I have a loop which goes upto 100000 and each time it finds the index of numbers matching a certain criteria.
x is an array of floats.
x = [0.1,0.3,-0.2, 0.4,0.0, 0.9,1.1]
for i = 1:n
cr = max(0.0, 0.2*sqrt(i) - 20)
ftt = findall(x .<= cr)
#I have other things here but they are not necessary
end
How can you avoid memory allocation by using findall in a loop?
Since findall returns a variable sized array of indices, the way you've written this inherently involves allocation: that array of indices has to be allocated.

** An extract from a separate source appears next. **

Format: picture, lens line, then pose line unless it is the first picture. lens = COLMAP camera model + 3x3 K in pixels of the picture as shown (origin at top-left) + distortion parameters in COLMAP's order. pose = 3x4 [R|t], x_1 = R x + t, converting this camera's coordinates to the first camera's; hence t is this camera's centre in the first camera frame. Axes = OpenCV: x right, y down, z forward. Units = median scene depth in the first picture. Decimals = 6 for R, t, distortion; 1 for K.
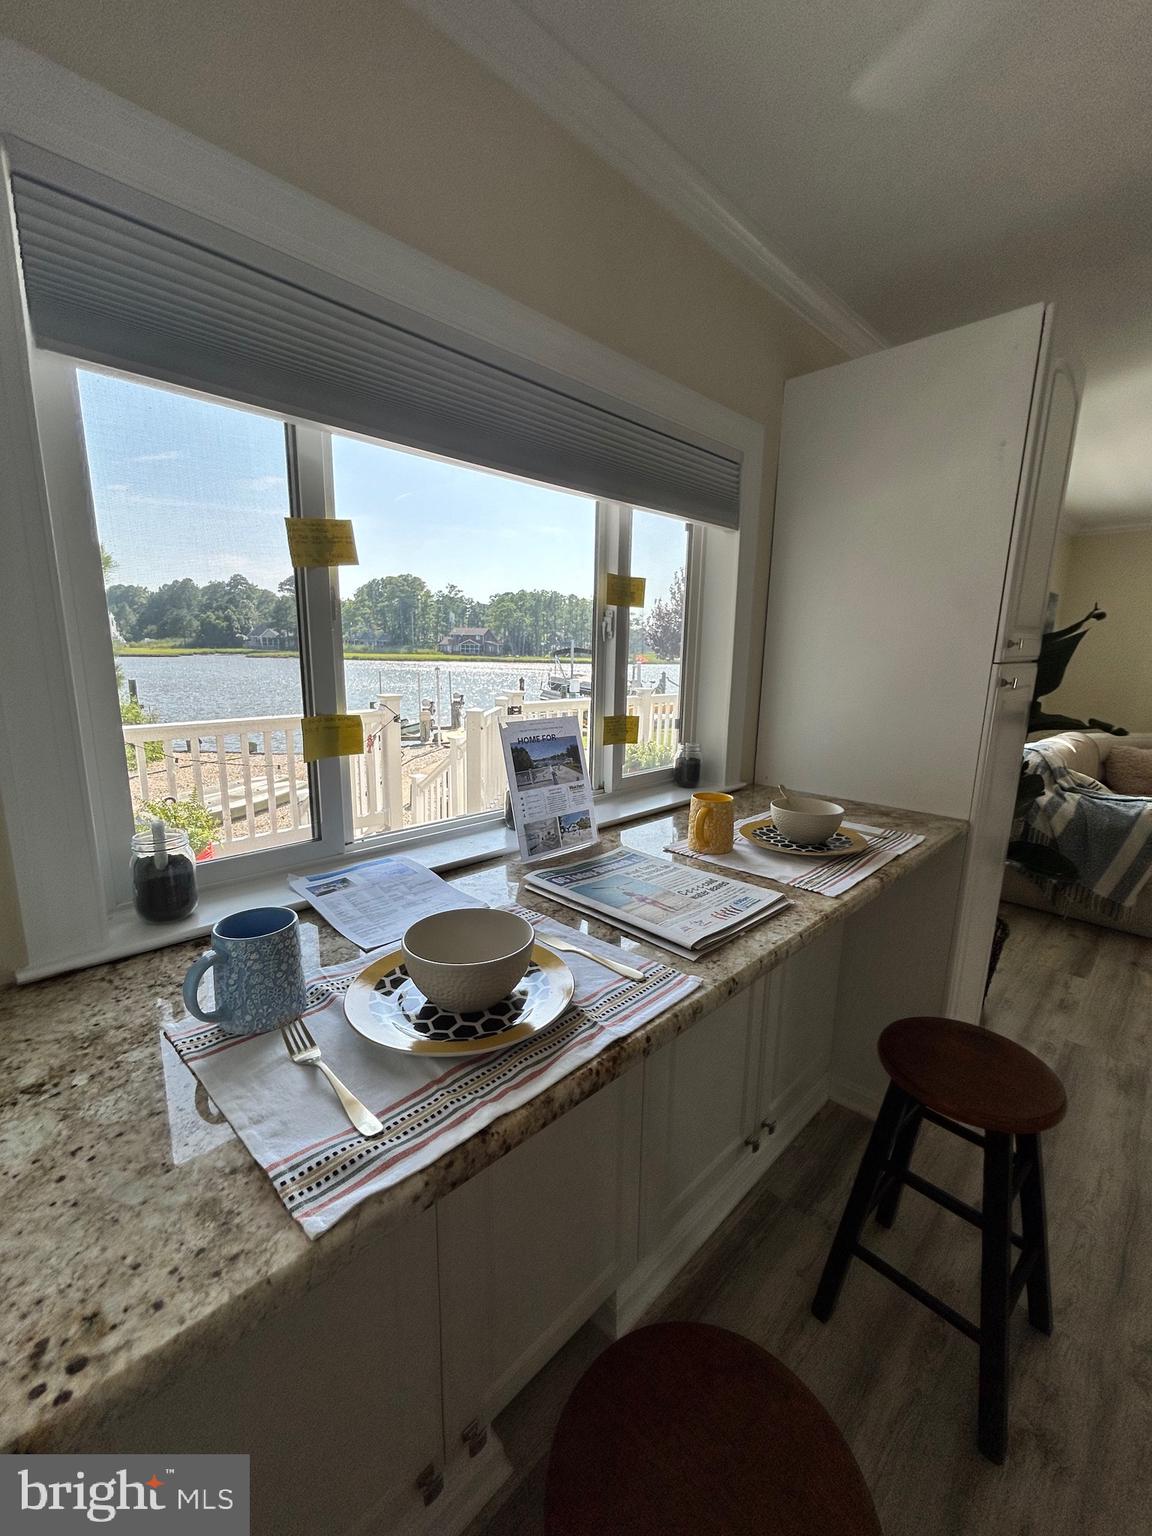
lens RADIAL K [[614.1, 0, 572.0], [0, 614.1, 768.1], [0, 0, 1]] dist [0.002217, 0.000166]
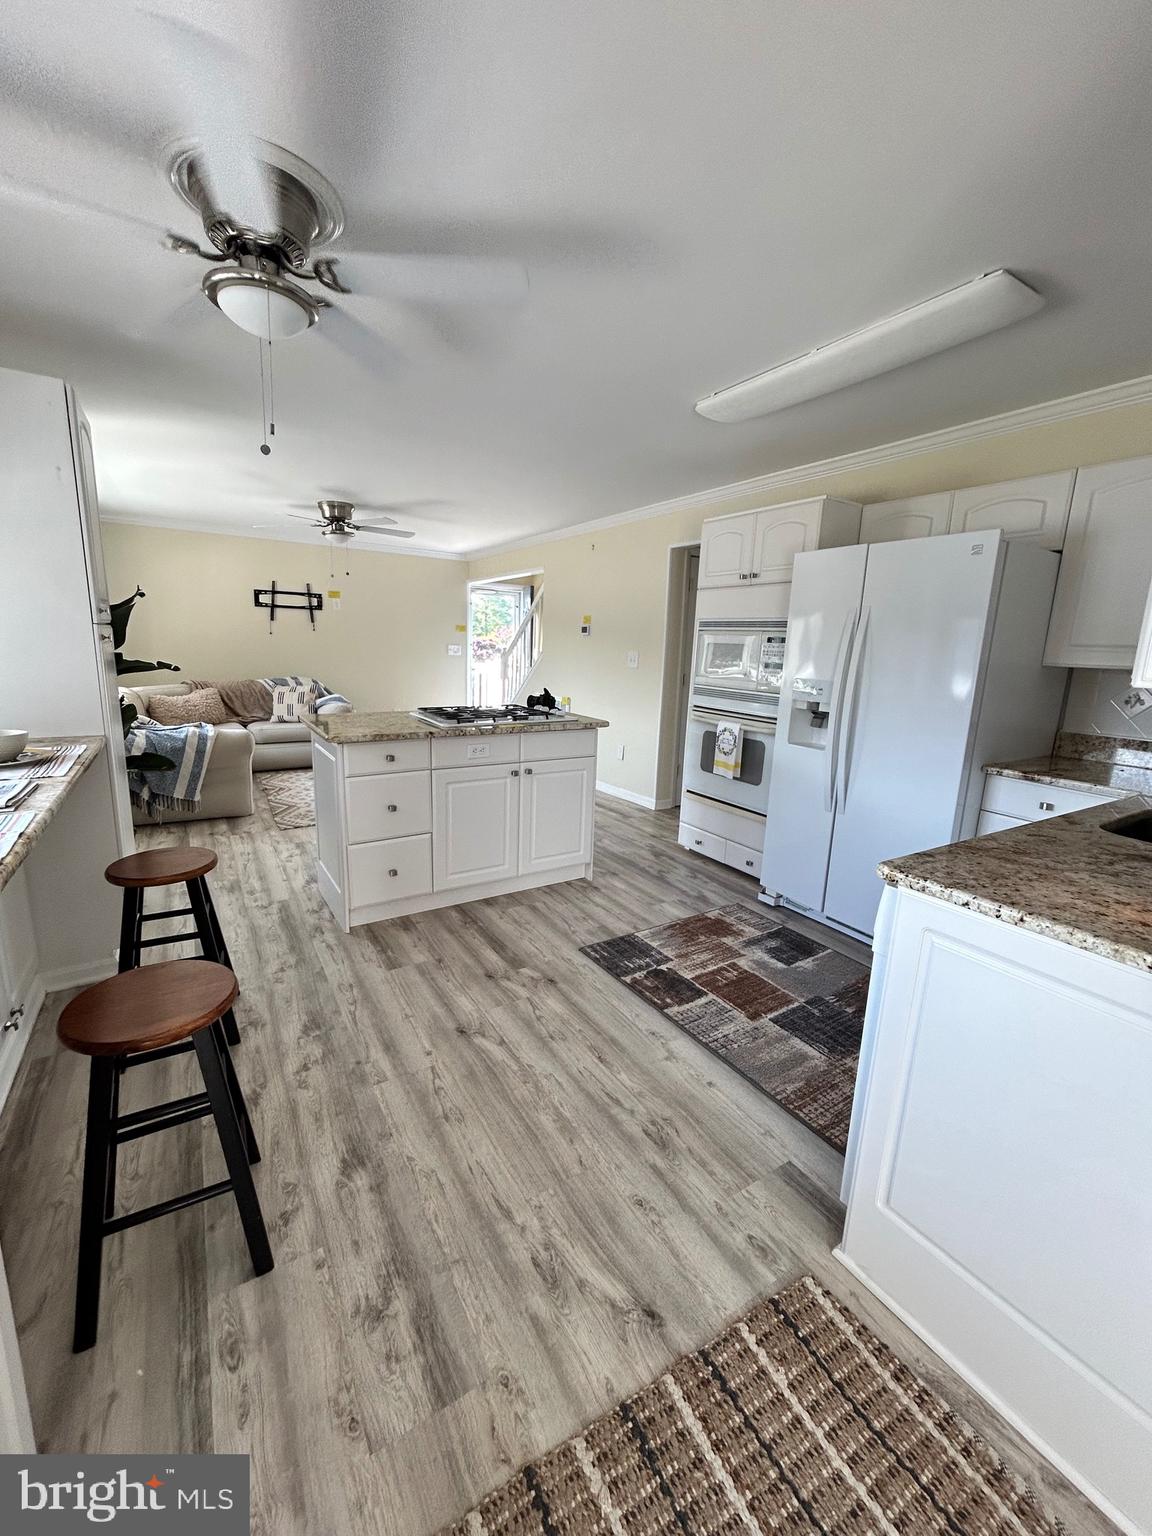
lens RADIAL K [[614.1, 0, 572.2], [0, 614.1, 771.1], [0, 0, 1]] dist [0.002217, 0.000166]
pose [[0.220366, -0.201434, 0.954391, -0.435533], [0.151383, 0.973652, 0.170545, 0.077333], [-0.963598, 0.106896, 0.245054, -0.339344]]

If you're going to do something for each index, however, then you could use a loop instead, e.g.:
x = [0.1,0.3,-0.2, 0.4,0.0, 0.9,1.1]
for i = 1:n
cr = max(0.0, 0.2*sqrt(i) - 20)
for (index, item) in enumerate(x)
item <= cr || continue
# do something with index, item
end
end
This doesn't allocate memory because it operates on each index and item, one at a time instead of returning them all at once.
The issue is that:
x .<= cr
creates a temporary boolean array the size of x.
To avoid that, you could use a comprehension (and enumerate() to yield the index along with the value):
[i for (i, x_i) in enumerate(x) if x_i <= cr]
or a generator (see @BogumiłKamiński comment):
(i for (i, x_i) in enumerate(x) if x_i <= cr)
depending on what you need to do with it afterwards.